Two day split at the tmie was:

Day 1:

Squats

Bench

SLDL

Dips

CGBP

Calves

Day 2:

Deads

Single Arm Rows

Mili Press

Chins/Pullups

Shrugs

Bi's (Sometimes)


----------



## Impstar17 (Mar 11, 2008)

TH&S said:


> Two day split at the tmie was:
> 
> Day 1:
> 
> ...


Cool been a great help thank you for the advice.

D


----------



## 3752 (Jan 7, 2005)

so if you dont have a diet and just eat what you can how do you know you are eating enough or even how many cals you are eating??

why are you constanatly changing your routine?

post up what you eat over a 3 day period if you do not know that now then record everything you eat today/thurs and fri then post it up i would guess you are eating very little to what you need...


----------



## wogihao (Jun 15, 2007)

Ollie B said:


> 5000 a day is naf all.


See people say that, but its very hard to get over 4k clean unless your stuffing yourself constantly.

Lots of people say there on 4k,5k,6k and clean? Thats alot of food. a whole lot of food and if its from pasta/chicken then fook me you have a huge stomach.

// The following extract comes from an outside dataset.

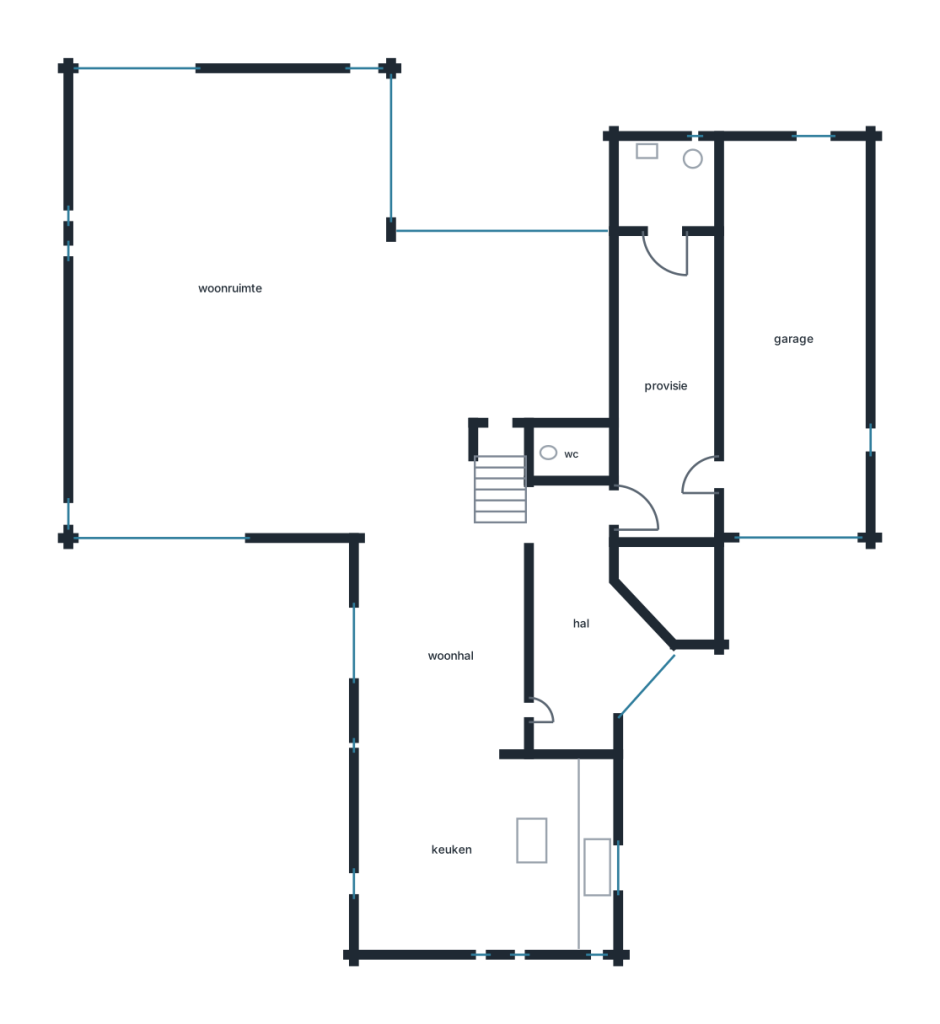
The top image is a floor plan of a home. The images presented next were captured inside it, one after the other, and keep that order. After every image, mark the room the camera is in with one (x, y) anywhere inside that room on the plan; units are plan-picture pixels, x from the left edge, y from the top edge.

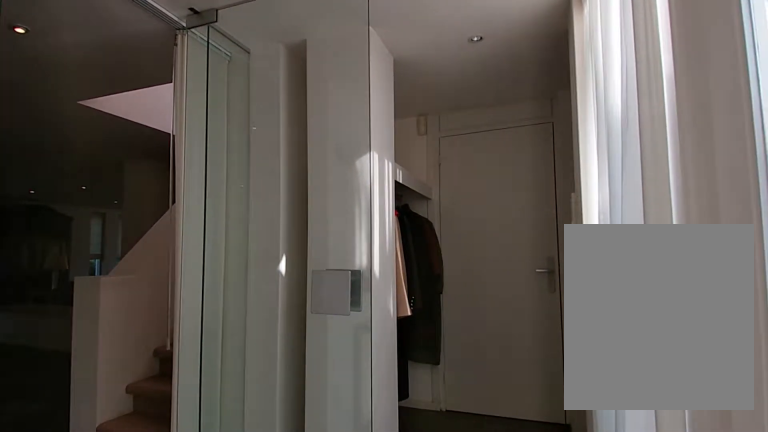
(582, 623)
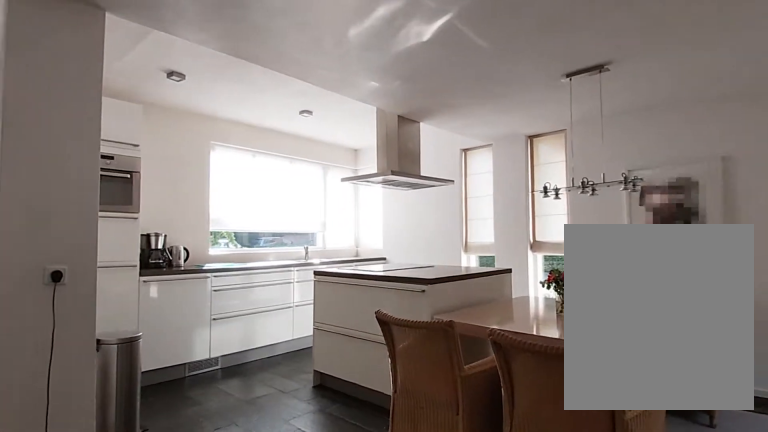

To get over a certain number of callories (legit not pie in the sky internet numbers) your need to add in some junk just to get the overall callorie count up. (alternatly you could develop a masive gut by eating huge amounts of clean carbs - not a good look).

The major cheat to help you gain weight is shakes - these things are great for getting your total callories up. now if you have a busy life these are going to be a big part of your diet.

just get a blender and put everything, fruits, oats, corn flour, protien powder, milk (full fat), some grape juce, raw eggs (4-6).

this will give you 2 pints a time, and is just over 800 calls each pint.

so just from 2 shakes you have 1600 cals.

add that to your usual food and your already looking at 4k+

you want more callories just drink more shakes.

cottage cheese is also another great food stuff, a gift from the gods for bulking. I have it with most of my meals.


----------